According to Inger Støjberg, political chairman for the liberal party (V) you should be assured that when in court the judge doesn’t have political or religious motives. So far so good, can’t disagree with that. But from here it starts getting iffy. First off, it is the Muslim head scarf that is under attack (no surprise there) and Vice chairman of the Danish People’s Party (DF) Peter Skaarup says he sees no problem with a judge wearing a cross, because apparently they count as jewellery and aren’t as visible as a head scarf (so if she was wearing a full body snow suit, could she claim the scarf as jewellery? Or that it isn’t visible, so therefore okay?). Again, I am not surprised, he is toeing the party line.
My problem is with the whole premise of the debate.
1) If you ban religious symbols you ban them all, otherwise you’re just being racist,
2) as the article also states you then alienate a large proportion of the population from a number of jobs, which basically means you create an elitist system favouring one part of the population and oppressing the rest.
3) It is implied in the suggestion that religious feelings reside in the offensive item itself. If a Muslim woman takes off her head scarf, do all her religious feelings and experiences disappear? I think not, if you make people remove their religious symbols you accomplish exactly nothing. No judge, policeman or social worker would suddenly be better at their job.

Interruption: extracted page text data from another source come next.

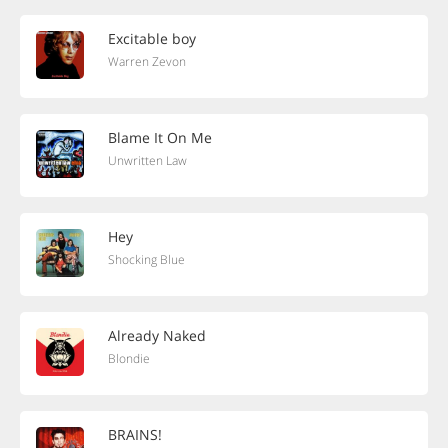
Excitable boy
Warren Zevon
Blame It On Me
Unwritten Law
Hey
Shocking Blue
Already Naked
Blondie
BRAINS!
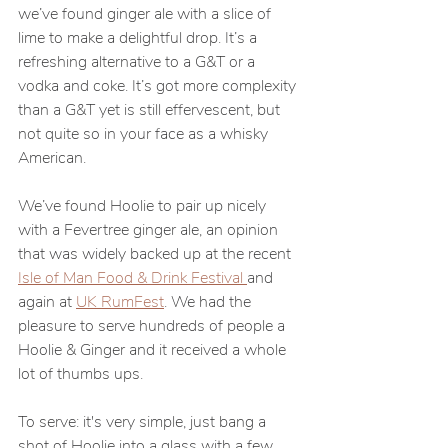
we’ve found ginger ale with a slice of 
lime to make a delightful drop. It’s a 
refreshing alternative to a G&T or a 
vodka and coke. It’s got more complexity 
than a G&T yet is still effervescent, but 
not quite so in your face as a whisky 
American.
We’ve found Hoolie to pair up nicely 
with a Fevertree ginger ale, an opinion 
that was widely backed up at the recent 
Isle of Man Food & Drink Festival 
and 
again at 
UK RumFest
. We had the 
pleasure to serve hundreds of people a 
Hoolie & Ginger and it received a whole 
lot of thumbs ups.
To serve: it's very simple, just bang a 
shot of Hoolie into a glass with a few 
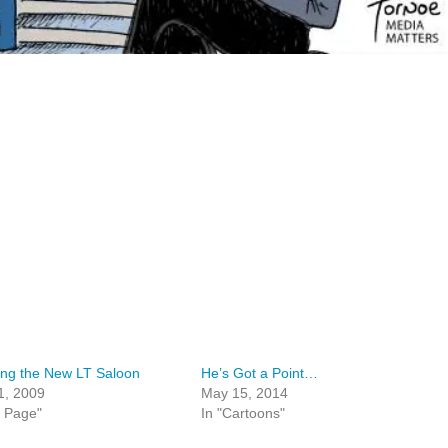
ing the New LT Saloon
He’s Got a Point…
1, 2009
May 15, 2014
t Page"
In "Cartoons"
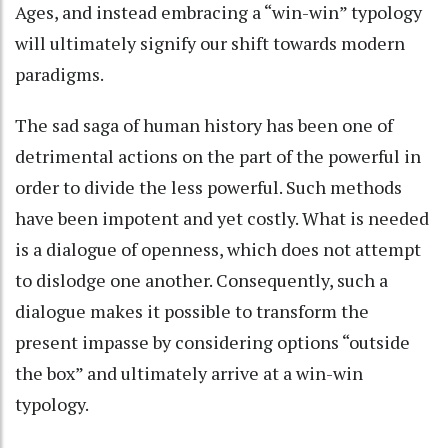
Ages, and instead embracing a “win-win” typology
will ultimately signify our shift towards modern
paradigms.
The sad saga of human history has been one of
detrimental actions on the part of the powerful in
order to divide the less powerful. Such methods
have been impotent and yet costly. What is needed
is a dialogue of openness, which does not attempt
to dislodge one another. Consequently, such a
dialogue makes it possible to transform the
present impasse by considering options “outside
the box” and ultimately arrive at a win-win
typology.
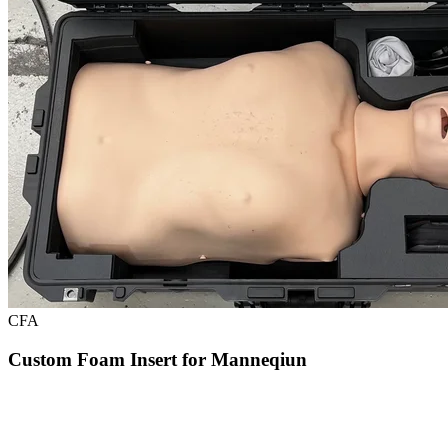
CFA
Custom Foam Insert for Manneqiun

4) It is further implied that people wearing religious symbols are unable to separate their religious feelings from their dealings with others. I am sure that is true, but that goes for us ALL. None of us can claim to be able to shed our cultural background at the touch of a button and suddenly become paragons of balanced objectivity (whatever that might be). It doesn’t work that way. And in case you didn’t know it we have a state religion in Denmark and that is visible in every aspect of society, so banning the symbols doesn’t make a blind bit of difference.
There are a few sane voices being heard too, which gladdens me. Chairman of the organisation of judges states that the courts should reflect the mix of people in society. By banning all the religious symbols you can’t actually be guaranteed to be judged by a jury of your peers.
It is time to stop this stupid persecution of Muslims in particular and religion in general. As long as people competently do their jobs as required by the law, I don’t care what religion or political grouping they claim allegiance to. If we want a society that functions we have to be inclusive, not exclusive.